#### SUPPLIED TEXT
start

# web-scraper-with-python-and-selenium

In this project will cover how to start extracting data with Selenium and Python. We will build a Python script that will log in to a website, scrape some data, format it nicely, and store it in a CSV file.

## An overview of Selenium
Selenium is a suite of tools for automating web browsers that was first introduced as a tool for cross-browser testing.

The `API` built by the Selenium team uses the `WebDriver` protocol to take control of a web browser, like Chrome or Firefox, and perform different tasks, like:

- Filling forms
- Scrolling
- Taking screenshots
- Clicking buttons



Now you might be wondering how all this translates into web scraping. It’s simple, really.

Data extraction can be a real pain in the neck sometimes. Websites are being built as Single Page Applications nowadays even when there’s no need for that. They’re popping `CAPTCHAs` more frequently than needed and even `blocking regular users’ IPs`.
In short, `bot detection` is a very `frustrating` feature that feels like a bug.

`Selenium` can help in these cases by understanding and executing `Javascript` code and automating many tedious processes of web scraping, like `scrolling` through the page, grabbing `HTML elements`, or `exporting fetched data`.


## Installation

To show the real power of Selenium and Python, we are going to scrape some information off the /r/learnprogramming subreddit. Besides scraping data, I’ll also show you how signing in can be implemented. Now that we have an understanding of the primary tool and the website we are going to use, let’s see what other requisites we need to have installed:

- Python
- Selenium package
- Pandas package
- BeautifulSoup package
- Google Chrome
- Chrome driver

In [2]:
! pip install selenium --upgrade --quiet
! pip install pandas --upgrade --quiet
! pip install bs4 --upgrade --quiet

## Starting the browser

In [8]:
from bs4 import BeautifulSoup
from selenium import webdriver
from selenium.webdriver.chrome.options import Options


we can also run Google Chrome without a graphical user interface and `log the page’s HTML content` by adding a couple of lines of code. We will set the headless option to true for the chrome driver (to remove the graphical interface) and a `window size of 1080 pixels` (to get the correct HTML code for our use case).

In [10]:
options = Options()
options.headless = True
options.add_argument("--window-size=1920,1080")

## Locating specific data

In [None]:
PATH = "C:\Program Files (x86)\chromedriver.exe"

driver = webdriver.Chrome(PATH)
driver.get("https://www.reddit.com/r/learnprogramming/top/?t=month")

In [None]:
print(driver.page_source)
driver.quit()

The combined code will look like. The last two lines of code exit Chrome right after finishing logging the page’s HTML.

In [None]:
from selenium import webdriver
from selenium.webdriver.chrome.options import Options

options = Options()
options.headless = True
options.add_argument("--window-size=1920,1080")

PATH = "C:\Program Files (x86)\chromedriver.exe"

end

#### DATA LINES
start

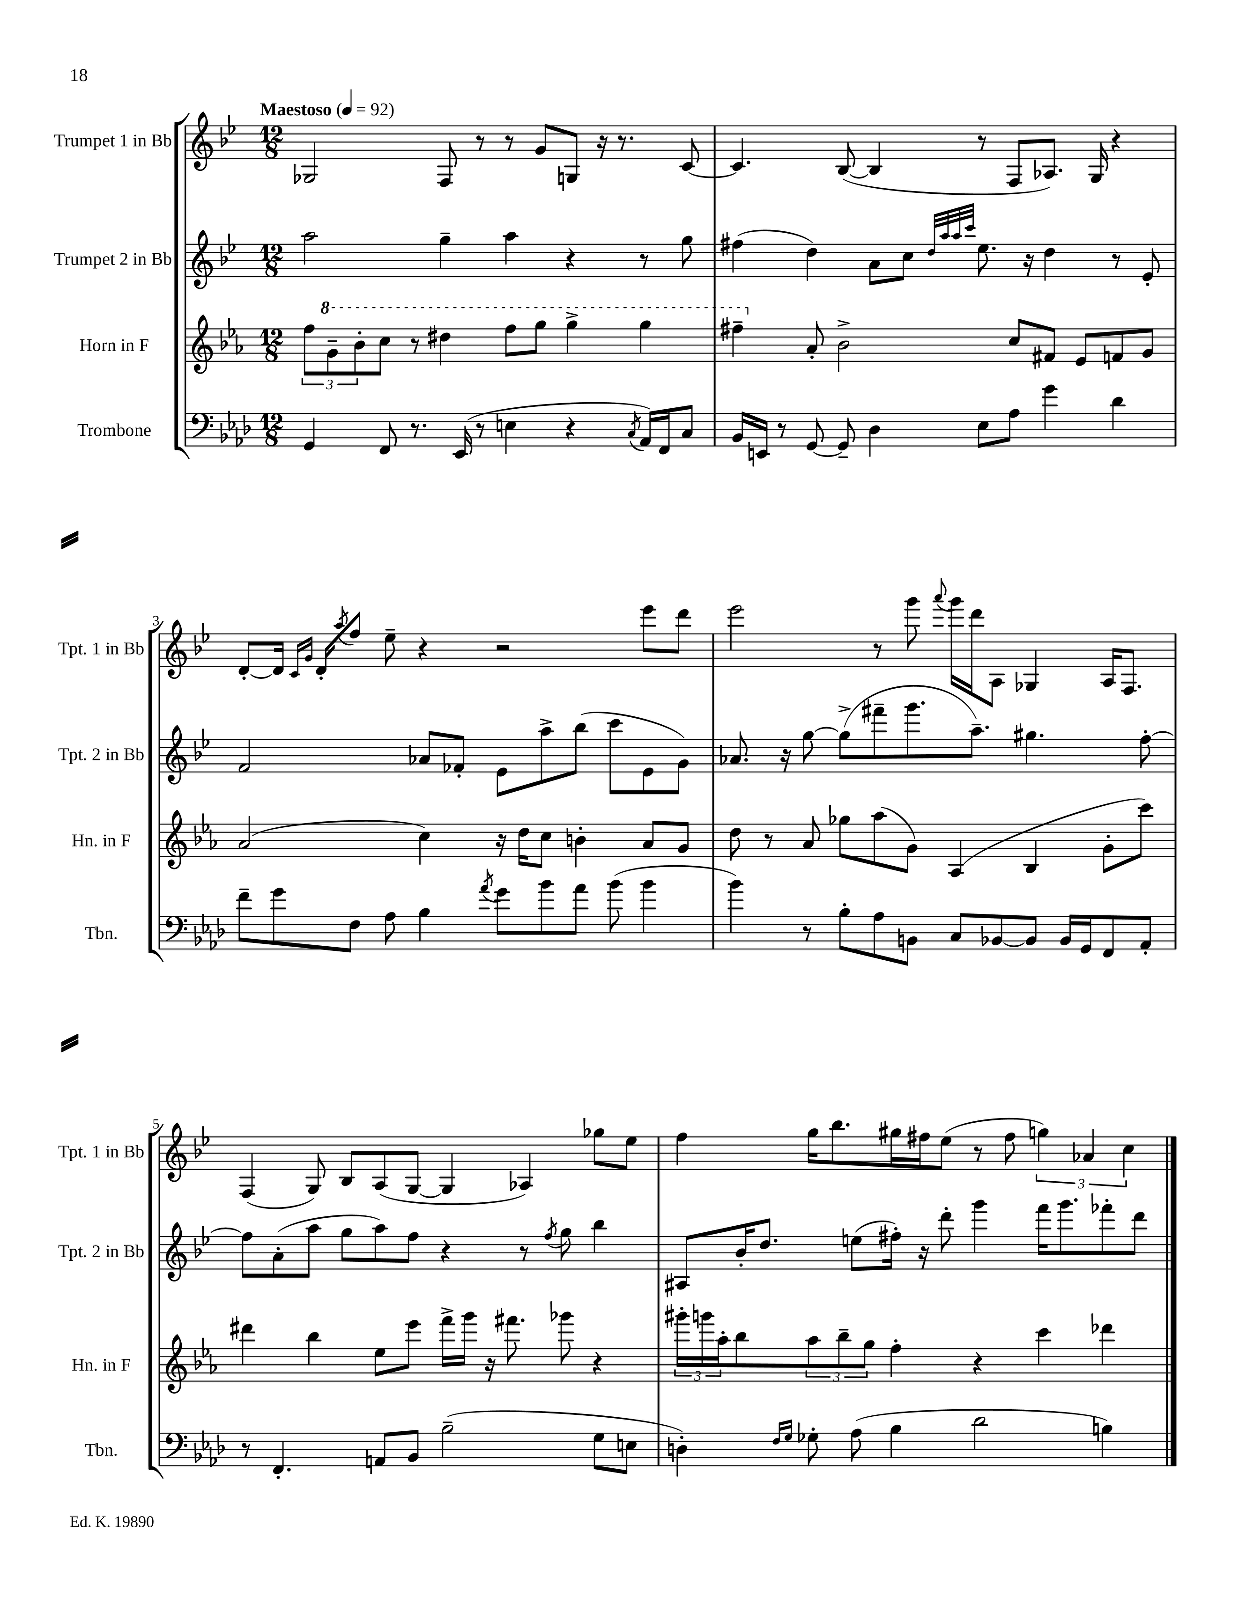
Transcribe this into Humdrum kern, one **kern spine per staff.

end

#### DIRECTIVES
(A) In the Selenium scraping text, what was Selenium first introduced as?
(B) Extend the Selenium scraping text onward from its final line.
None of the tasks here depend on the lines.

#### ANSWERS TO THE PROBLEMS
(A) A tool for cross-browser testing.

(B)
driver = webdriver.Chrome(PATH)
driver.get("https://www.reddit.com/r/learnprogramming/top/?t=month")

print(driver.page_source)
driver.quit()

## WebElement

A `WebElement` is a Selenium object that represents an HTML element. As you will see in the following tutorial, we can perform many actions on these elements. Some of them are:

- Clicking on it by using the .click() method
- Providing text to a specific input element by calling the .send_keys() method
- Reading the text of an element by using element.text
- Checking if an element is displayed on the page by calling .is_displayed() on it

## An example of Selenium in action
Now that we have our project set up, we can finally get to scraping.

### Logging in

We are going to showcase the power of Selenium by logging in to our Reddit account and scraping the previously presented data. Let’s start by making Selenium click on the login button at the top of the page. After inspecting the page’s HTML, we can see that the login button’s Xpath name is `//*[@id="SHORTCUT_FOCUSABLE_DIV"]/div[1]/header/div/div[2]/div/div[1]/a[1]`.

In [None]:
# Logging in
login_button= driver.find_element(By.XPATH, '//*[@id="SHORTCUT_FOCUSABLE_DIV"]/div[1]/header/div/div[2]/div/div[1]/a[1]')
login_button.click()

This will open up the login modal where we can see the user and password inputs we have to fill up. Let’s continue with the following lines:

In [None]:
# switch to login frame
login_frame = driver.find_element(By.XPATH,'/html/body/div/main/div[1]')
driver.switch_to_frame(login_frame)

# enter user name
username=driver.find_element(By.XPATH,'//*[@id="loginUsername"]')
username.send_keys('')
time.sleep(3)

#enter password
password = driver.find_element(By.XPATH,'//*[@id="loginPassword"]')
password.send_keys('')
time.sleep(3)

#enter submit button
submit = driver.find_element(By.XPATH,'/html/body/div/main/div[1]/div/div/form/fieldset[4]/button')
submit.click()

If we inspect the `modal` element, we can see that its container is an `iframe`. This is why we have to switch to frame in the first part of the code, as selecting the inputs without it will result in an error.

Next, we get the input elements and provide them with the proper credentials before hitting the submit button. This will bring us back to the /r/learnprogramming page, but now we are logged in and ready to upvote!

## Taking a screenshot

Taking a screenshot using Selenium and Python is pretty easy. All you have to do is write the following command in the  after declaring the web driver.

In [None]:
driver.save_screenshot('screenshot.png')

It’s useful to know that you can set the Google Chrome window size by adding the following lines of code:

In [None]:
from selenium.webdriver.chrome.options import Options
options = Options()
options.add_argument("--window-size=1920,1080")

## Extracting data

As we have previously stated, we need to get the posts’ title, author, and number of upvotes. Let’s start with the help of BeautifulSoup and Pandas packages and creating three empty arrays for every type of information we need.

In [None]:
titles = []
upvotes=[]
authors = []

We are going to use BeautifulSoup to parse the HTML document by writing the following lines:

In [None]:
content = driver.page_source
soup = BeautifulSoup(content, features="html.parser")

After successfully inspecting the HTML document and choosing the right selectors, we are now going to fetch the titles, upvotes, and authors and assign them to the right array:

In [None]:
for i in div:
    title = i.find('h3', attrs={'class':'_eYtD2XCVieq6emjKBH3m'})
    upvote = i.find('div', attrs={'class': '_1E9mcoVn4MYnuBQSVDt1gC'})
    author = i.find('a', attrs={'class': '_23wugcdiaj44hdfugIAlnX'})
    titles.append(title.text)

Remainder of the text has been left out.